The anticandidal activity of Iron (II) phthalocyanine and Zinc phthalocyanine was examined by C. albicans. In the current study, anticandidal activity was evaluated by determining MICs and MBCs using broth dilution methods. The MICs values of test compound Iron (II) phthalocyanine were obtained as 16 mg/ml whereas zinc phthalocyanine had no significant inhibitory action on Candida. MFC was not found at any tested concentration, hence MFC of Iron (II) phthalocyanine could be greater than 16 mg/ml. The agar plate that was streaked using the aliquot from the treated broth culture was having a moderate activity against the test compound Iron (II) phthalocyanine (Figure 13A) and Zinc phthalocyanine treated plate was seen as fully grown with no suppression of Candida cells (Figure 13B).
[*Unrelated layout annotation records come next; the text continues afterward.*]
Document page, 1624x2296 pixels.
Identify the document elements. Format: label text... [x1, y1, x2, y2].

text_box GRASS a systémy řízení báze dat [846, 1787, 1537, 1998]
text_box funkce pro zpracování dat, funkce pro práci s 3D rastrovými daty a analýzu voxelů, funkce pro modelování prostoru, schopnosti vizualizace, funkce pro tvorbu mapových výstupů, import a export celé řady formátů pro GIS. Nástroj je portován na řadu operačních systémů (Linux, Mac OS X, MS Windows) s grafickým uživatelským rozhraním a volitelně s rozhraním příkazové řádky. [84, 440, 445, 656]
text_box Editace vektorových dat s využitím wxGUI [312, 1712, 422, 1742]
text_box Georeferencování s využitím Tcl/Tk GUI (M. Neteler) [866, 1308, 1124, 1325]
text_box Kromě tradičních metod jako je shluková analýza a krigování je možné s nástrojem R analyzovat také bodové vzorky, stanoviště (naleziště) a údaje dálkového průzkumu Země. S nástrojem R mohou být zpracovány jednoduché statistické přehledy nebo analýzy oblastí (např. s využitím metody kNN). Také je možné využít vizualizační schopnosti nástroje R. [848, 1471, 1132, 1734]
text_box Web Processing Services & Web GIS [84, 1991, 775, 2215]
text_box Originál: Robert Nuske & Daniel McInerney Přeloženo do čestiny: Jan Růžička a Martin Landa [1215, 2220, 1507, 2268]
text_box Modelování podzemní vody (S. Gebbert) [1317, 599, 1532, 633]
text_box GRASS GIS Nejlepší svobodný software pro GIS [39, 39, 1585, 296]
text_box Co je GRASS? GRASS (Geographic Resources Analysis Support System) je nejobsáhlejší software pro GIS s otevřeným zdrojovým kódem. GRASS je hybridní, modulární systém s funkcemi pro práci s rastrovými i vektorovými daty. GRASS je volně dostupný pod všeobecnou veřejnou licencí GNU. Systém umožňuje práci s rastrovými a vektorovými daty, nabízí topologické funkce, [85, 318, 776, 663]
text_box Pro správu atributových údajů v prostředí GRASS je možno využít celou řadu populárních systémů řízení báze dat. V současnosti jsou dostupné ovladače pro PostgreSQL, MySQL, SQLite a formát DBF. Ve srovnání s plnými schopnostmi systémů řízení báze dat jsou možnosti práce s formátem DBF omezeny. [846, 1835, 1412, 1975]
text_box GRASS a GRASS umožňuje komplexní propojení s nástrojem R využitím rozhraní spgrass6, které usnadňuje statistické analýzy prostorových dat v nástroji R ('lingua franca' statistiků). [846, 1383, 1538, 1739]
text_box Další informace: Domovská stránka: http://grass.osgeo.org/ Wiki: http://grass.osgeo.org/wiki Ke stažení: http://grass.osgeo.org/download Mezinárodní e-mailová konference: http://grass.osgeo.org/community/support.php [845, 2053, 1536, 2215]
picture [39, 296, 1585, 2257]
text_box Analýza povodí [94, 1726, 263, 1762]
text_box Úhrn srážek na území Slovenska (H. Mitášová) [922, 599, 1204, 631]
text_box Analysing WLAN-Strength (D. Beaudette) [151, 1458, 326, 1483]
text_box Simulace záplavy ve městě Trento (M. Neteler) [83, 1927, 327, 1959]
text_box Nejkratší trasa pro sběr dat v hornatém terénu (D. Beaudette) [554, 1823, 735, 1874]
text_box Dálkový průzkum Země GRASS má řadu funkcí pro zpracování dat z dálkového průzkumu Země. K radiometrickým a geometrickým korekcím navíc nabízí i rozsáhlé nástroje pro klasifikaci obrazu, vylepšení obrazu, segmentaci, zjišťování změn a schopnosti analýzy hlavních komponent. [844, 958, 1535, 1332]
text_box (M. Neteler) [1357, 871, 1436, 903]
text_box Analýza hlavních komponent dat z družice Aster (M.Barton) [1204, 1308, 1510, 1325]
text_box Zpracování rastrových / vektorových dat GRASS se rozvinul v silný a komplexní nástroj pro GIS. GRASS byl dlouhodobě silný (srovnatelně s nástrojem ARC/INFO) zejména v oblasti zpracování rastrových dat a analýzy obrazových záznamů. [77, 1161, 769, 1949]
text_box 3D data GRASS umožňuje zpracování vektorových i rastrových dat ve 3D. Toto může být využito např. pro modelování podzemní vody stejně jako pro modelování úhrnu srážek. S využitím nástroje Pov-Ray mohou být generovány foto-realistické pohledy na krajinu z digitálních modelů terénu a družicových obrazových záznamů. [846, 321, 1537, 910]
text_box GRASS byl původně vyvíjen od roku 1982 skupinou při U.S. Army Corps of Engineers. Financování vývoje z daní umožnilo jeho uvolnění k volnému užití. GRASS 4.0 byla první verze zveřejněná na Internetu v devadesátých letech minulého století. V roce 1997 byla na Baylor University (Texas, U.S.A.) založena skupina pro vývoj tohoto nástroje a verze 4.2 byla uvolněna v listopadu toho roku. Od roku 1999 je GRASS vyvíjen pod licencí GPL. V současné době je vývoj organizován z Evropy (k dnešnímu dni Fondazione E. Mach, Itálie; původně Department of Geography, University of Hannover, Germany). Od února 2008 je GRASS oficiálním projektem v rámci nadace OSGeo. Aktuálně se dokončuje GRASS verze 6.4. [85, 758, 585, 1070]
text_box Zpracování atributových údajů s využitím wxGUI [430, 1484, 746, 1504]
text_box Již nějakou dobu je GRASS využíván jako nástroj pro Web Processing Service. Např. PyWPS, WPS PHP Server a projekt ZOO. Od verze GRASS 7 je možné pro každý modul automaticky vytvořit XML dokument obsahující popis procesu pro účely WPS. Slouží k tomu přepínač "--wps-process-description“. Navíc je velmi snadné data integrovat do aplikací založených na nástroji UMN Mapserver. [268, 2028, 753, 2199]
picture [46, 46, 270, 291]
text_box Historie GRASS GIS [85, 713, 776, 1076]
Figure 13. Agar plates showing the impact of treatment of (A) Iron (II) phthalocyanine (b) Zinc phthalocyanine on C. albicans, 1: 16 mg/ml; 2: 8 mg/ml; 3: 4 mg/ml; 4: 2 mg/ml; 5: 1 mg/ml; c: control.

4. Conclusions

By using lithium diisopropylamide in THF solution, we synthesized Iron (II) phthalocyanine and Zinc phthalocyanine at low temperatures in this study. The structure and physical characterized were analyzed by FT-IR method. The substantial reduction has been recorded in the cell viability post-treatments of Iron (II) phthalocyanine as established by the cell feasibility evaluation in our research. Further, there was also no adverse action found on both colon and cervical cancer cells due to Zinc phthalocyanine. The cancer cell growth and proliferation can be impacted heavily by dose-dependent inhibitory actions of the treatment of Iron (II) phthalocyanine. Therefore, the reaction of inhibitory concentration (IC50) of Iron (II) phthalocyanine and Zinc phthalocyanine has also been computed in the study. The computed value of IC₅₀ for Iron (II) phthalocyanine was 33 µg/ml for HeLa and for HCT-11 the value 30 µg/ml has been computed, respectively. Moreover, the influence of Zinc phthalocyanine and Iron (II) phthalocyanine on non-cancerous cells; HEK-293, has also been analysed along with establishing non- significant action on HEK-293 cells in this study. Additionally, moderate antifungal activity was seen with Iron (II) phthalocyanine whereas no significant activity was obtained with Zinc phthalocyanine.

Ethical approval

This article does not contain any studies with human participants or animals performed by any of the authors.

Acknowledgements

Authors highly acknowledged the Deanship of Scientific Research (DSR) and Institute for Research & Medical Consultations (IRMC) of Imam Abdulrahman Bin Faisal University for providing the financial assistance for this study.

Disclosure statement

No potential conflict of interest was reported by the authors.

Data availability statement

All data will be available upon request to corresponding author.

Additional information

Funding

The study is supported by Deanship of Scientific Research, Imam Abdulrahman Bin Faisal University, Dammam, Saudi Arabia, and project number IRMC-015-2019.